JOB 1: Reproduce the Hillsdale football article word for word, starting at "With two minutes" and ending at "drive for Hillsdale.".
JOB 2: Write what comes next in the article about Hillsdale's playoff game against Notre Dame College, picking up after its last sentence.

PASSAGE PROVIDED:
++++

SHARE
S. Nathaniel Grime | Col­legian

With two minutes and 15 seconds remaining in the fourth quarter on Sat­urday, the Hillsdale College Chargers trailed 19 – 14 in round two of the NCAA Division II playoffs against the Notre Dame College Falcons. Senior quar­terback Chance Stewart took the field at the Chargers’ 25 yard line, hoping to guide the team on a game-winning drive.

In 125 seasons of Hillsdale College football, the program had never advanced to the third round of the NCAA playoffs. Now, the Chargers were 75 yards and 135 seconds away from making history. 

“The way this football team plays is full-on, and whatever happens, happens,” Stewart said. “We get knocked down, and we come right back up.”

The Chargers trailed 10 – 0 at halftime and took a 14 – 10 lead in the third quarter, but nine unan­swered points late in the fourth quarter by the Falcons set up a do-or-die final drive for Hillsdale.

“Over and over again this year you saw, if a little some­thing didn’t go our way, instead of folding up and crum­bling, we were right back up, throwing punches and right back at it,” Stewart said.

++++

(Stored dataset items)
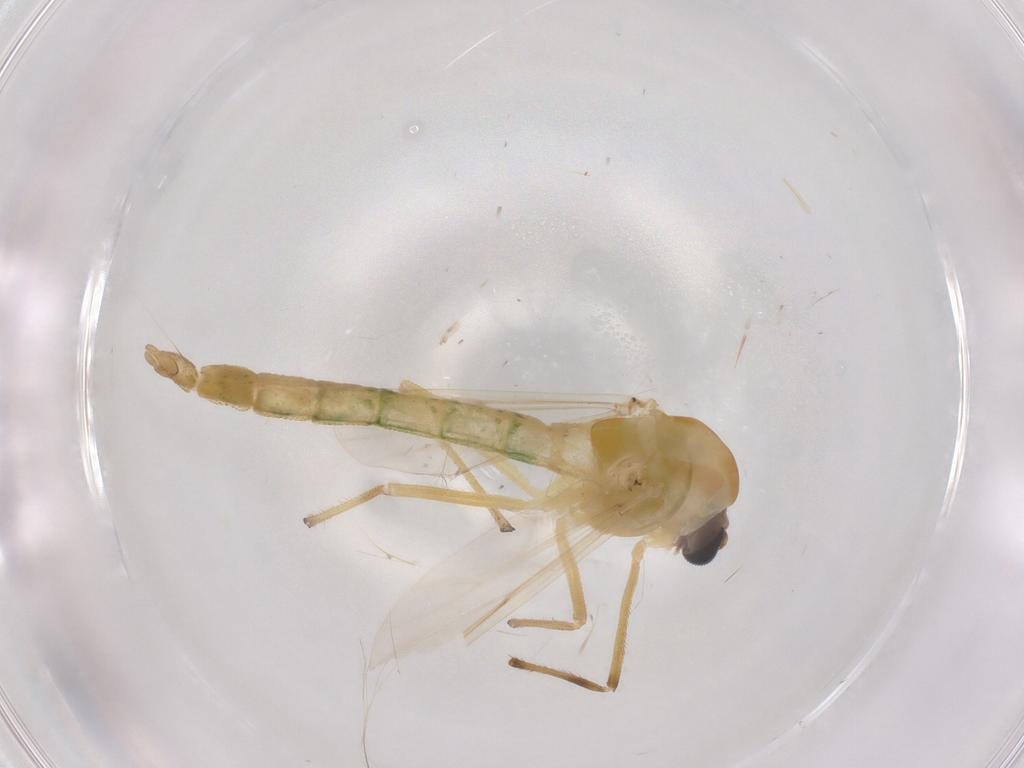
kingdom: Animalia
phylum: Arthropoda
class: Insecta
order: Diptera
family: Chironomidae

++++

TASK RESULT 1:
With two minutes and 15 seconds remaining in the fourth quarter on Sat­urday, the Hillsdale College Chargers trailed 19 – 14 in round two of the NCAA Division II playoffs against the Notre Dame College Falcons. Senior quar­terback Chance Stewart took the field at the Chargers’ 25 yard line, hoping to guide the team on a game-winning drive.

In 125 seasons of Hillsdale College football, the program had never advanced to the third round of the NCAA playoffs. Now, the Chargers were 75 yards and 135 seconds away from making history. 

“The way this football team plays is full-on, and whatever happens, happens,” Stewart said. “We get knocked down, and we come right back up.”

The Chargers trailed 10 – 0 at halftime and took a 14 – 10 lead in the third quarter, but nine unan­swered points late in the fourth quarter by the Falcons set up a do-or-die final drive for Hillsdale.

TASK RESULT 2:
Earlier this season, on opening night, the team waited in the locker room for two and a half hours during halftime because of lightning before returning to the field to finish a gru­eling 14 – 9 win against Mer­cy­hurst Uni­versity on Sept. 1. 

A short com­pletion sand­wiched by a pair of incom­plete passes began Saturday’s final drive, setting the Chargers up with a 4th-and-2 sit­u­ation from their own 32 yard line and less than two minutes to go.

Against then-No.12 Ohio Dominican Uni­versity Stewart threw inter­cep­tions on Hillsdale’s first three drives on Sept. 15, but the Chargers stormed back in the final three quarters to shock their con­ference rivals on the road in a 34 – 18 victory. The win was the first in an unde­feated con­ference season for Hillsdale.

Under heavy pressure from the Falcons’ pass rush, Stewart scrambled to his right on 4th-and-2 and, with defenders draped all around him, found freshman wide receiver Alec Foos for a five-yard com­pletion and a fresh set of downs.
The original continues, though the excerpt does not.